_TASK_. Below are some records. Repeat everything from the line that contains "pose: elev=187.5 azim=55.6" down to the line that contains "Dot at: (315, 354)", keeping both of those lines, and leave out the pictures.

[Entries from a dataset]
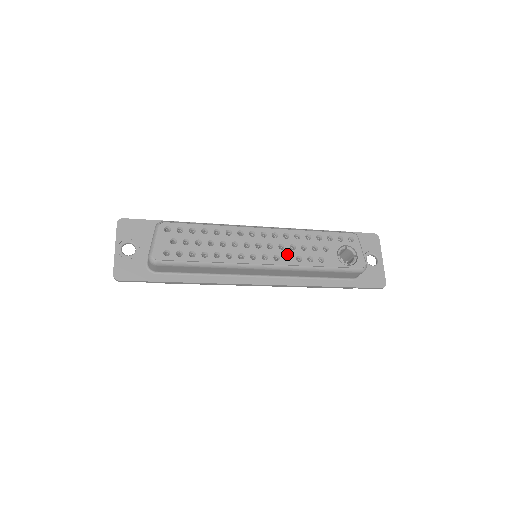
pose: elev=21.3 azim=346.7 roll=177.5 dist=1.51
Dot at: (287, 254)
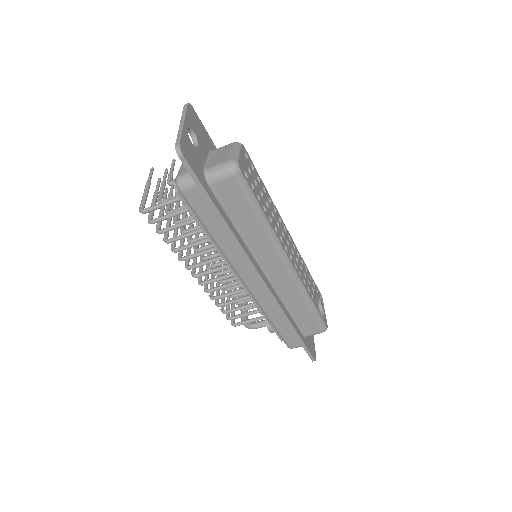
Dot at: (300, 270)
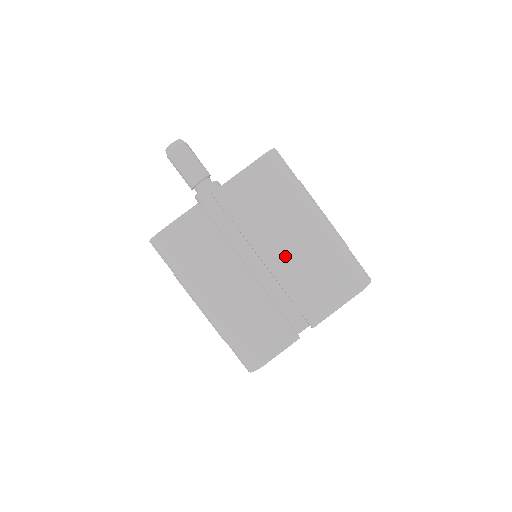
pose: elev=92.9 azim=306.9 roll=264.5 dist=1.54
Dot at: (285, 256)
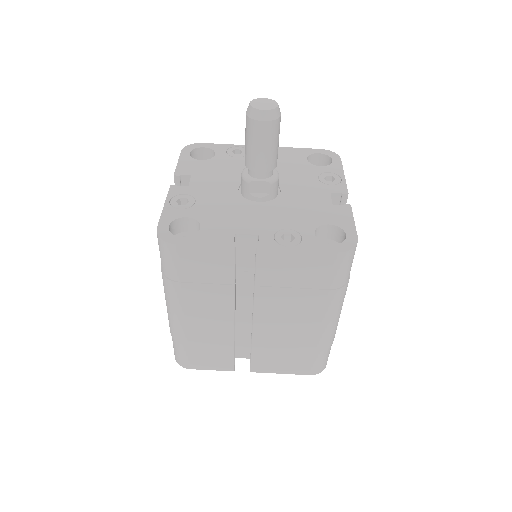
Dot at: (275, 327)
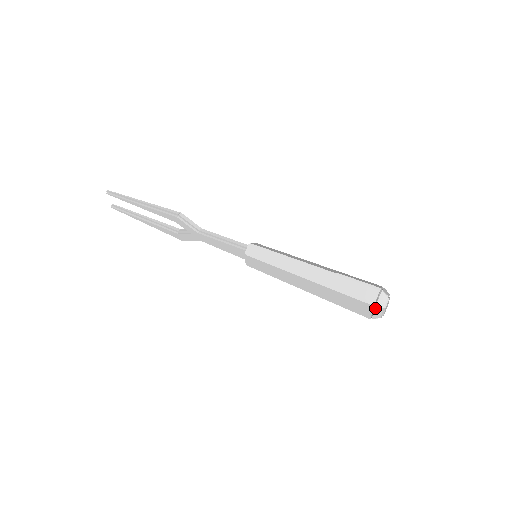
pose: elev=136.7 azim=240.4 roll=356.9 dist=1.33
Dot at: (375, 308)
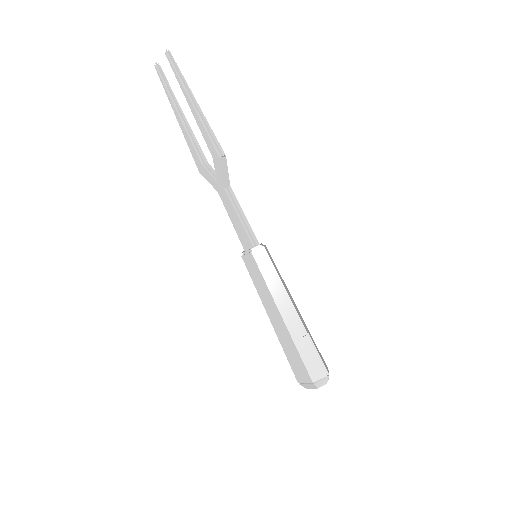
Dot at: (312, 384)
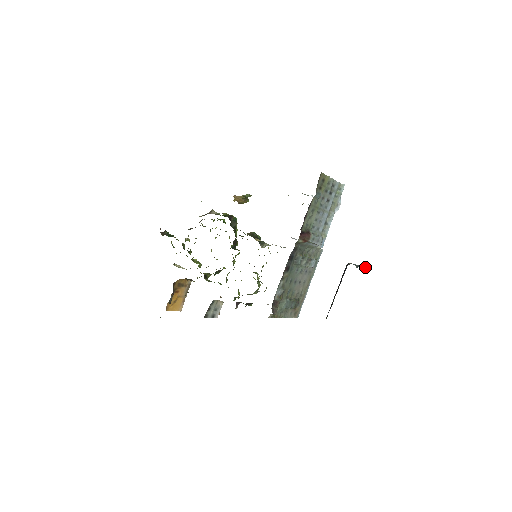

--

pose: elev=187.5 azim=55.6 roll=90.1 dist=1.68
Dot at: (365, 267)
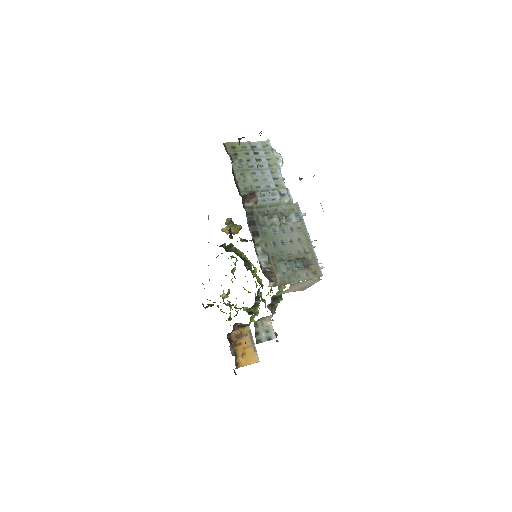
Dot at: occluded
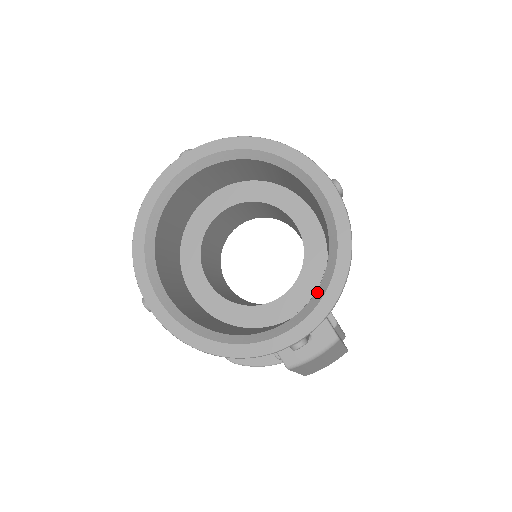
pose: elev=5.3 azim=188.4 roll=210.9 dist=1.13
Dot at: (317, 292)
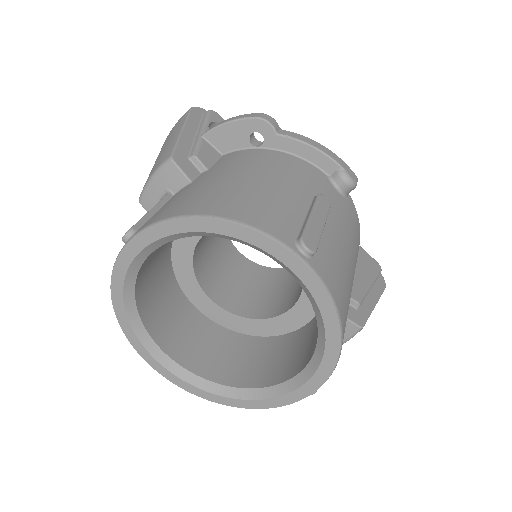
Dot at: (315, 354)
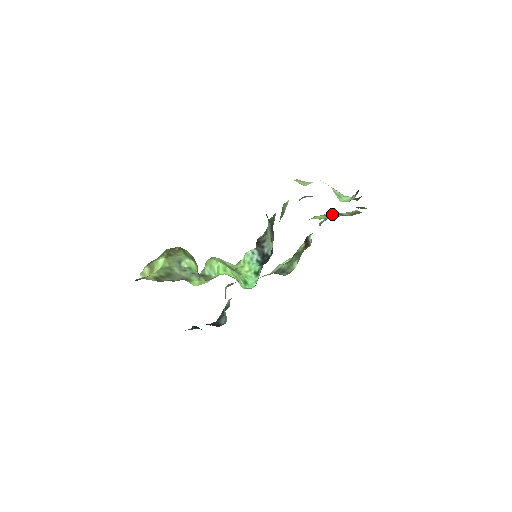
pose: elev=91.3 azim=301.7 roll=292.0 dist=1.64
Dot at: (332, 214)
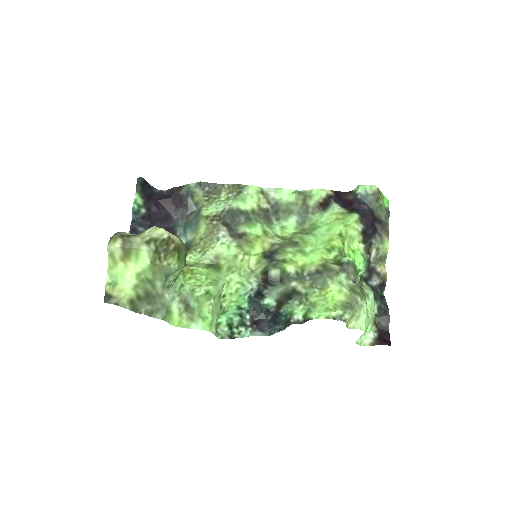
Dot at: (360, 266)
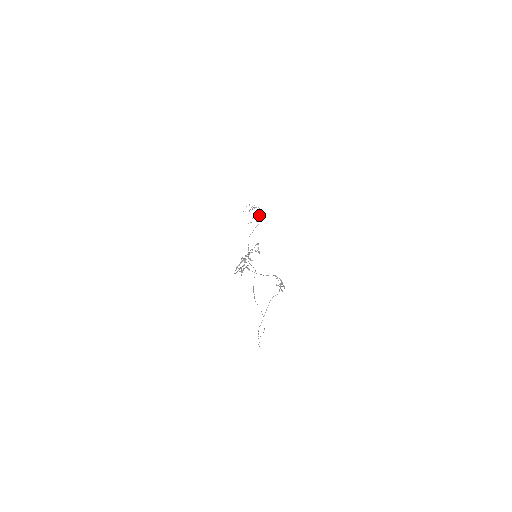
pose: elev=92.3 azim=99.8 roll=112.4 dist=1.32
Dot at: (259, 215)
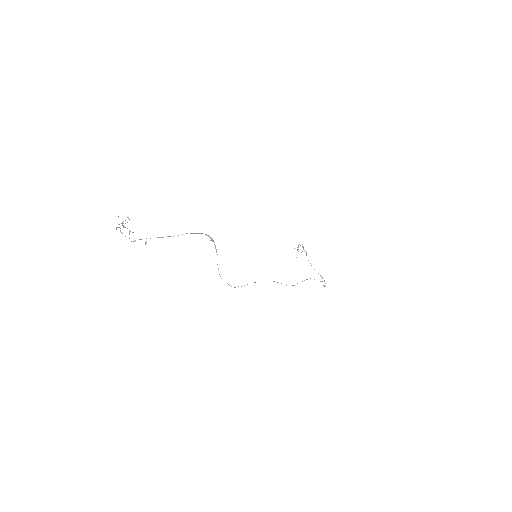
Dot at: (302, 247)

---

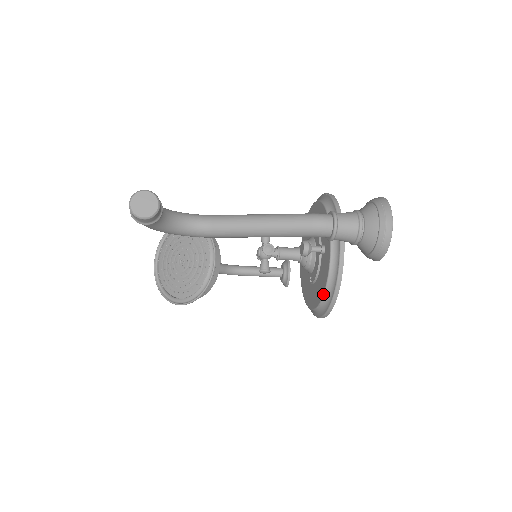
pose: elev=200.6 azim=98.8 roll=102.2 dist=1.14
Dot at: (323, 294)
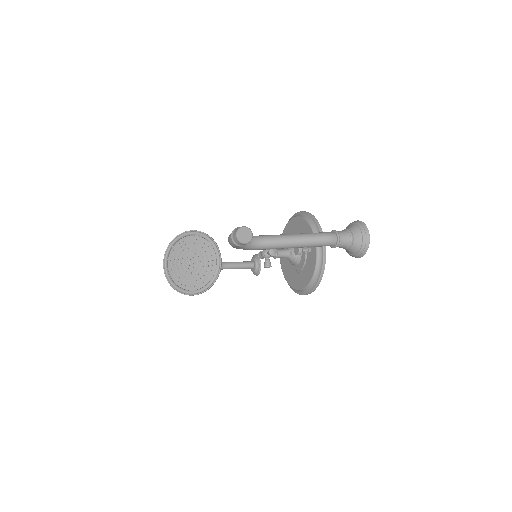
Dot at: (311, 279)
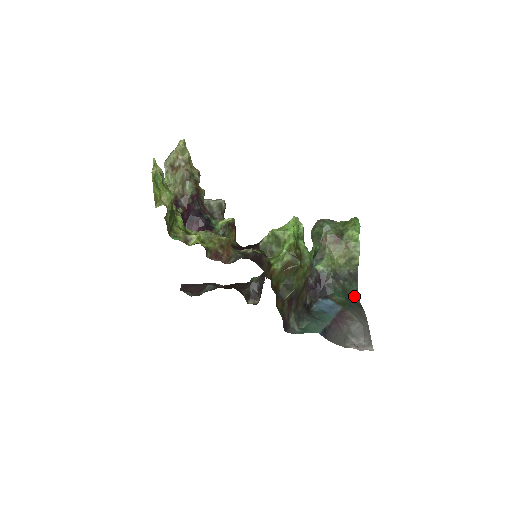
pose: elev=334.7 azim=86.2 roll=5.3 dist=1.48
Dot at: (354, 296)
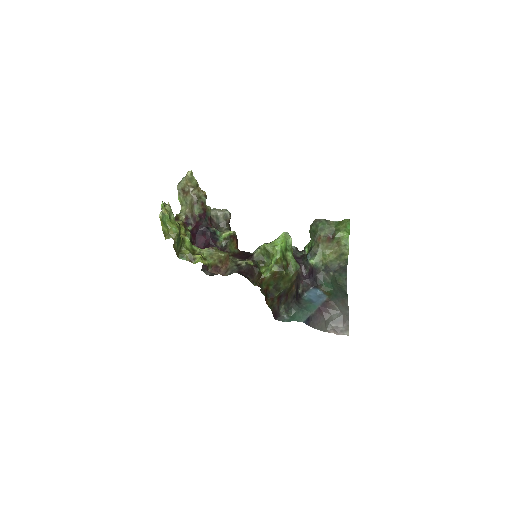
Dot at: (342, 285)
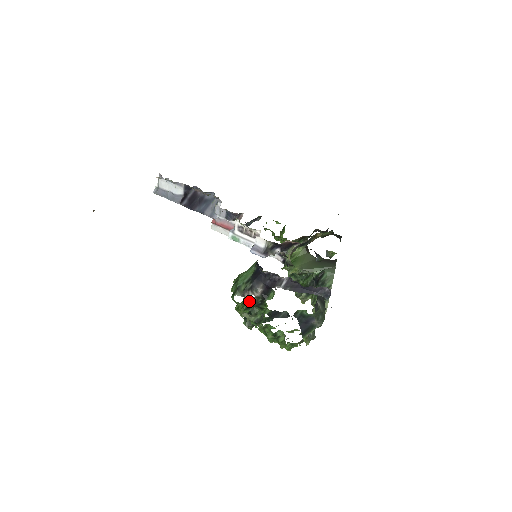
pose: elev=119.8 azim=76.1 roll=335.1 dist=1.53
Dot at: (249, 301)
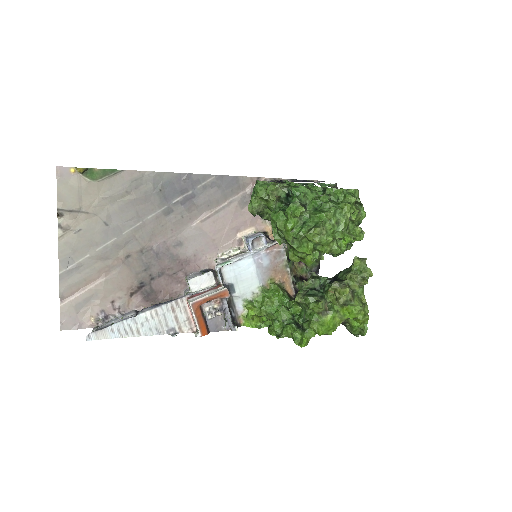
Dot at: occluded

_EXERCISE ANSWER_.
pose: elev=187.5 azim=55.6 roll=90.1 dist=1.68
Dot at: (365, 267)
Dot at: occluded
pose: elev=5.3 azim=188.4 roll=210.9 dist=1.13
Dot at: (317, 292)
Dot at: (315, 354)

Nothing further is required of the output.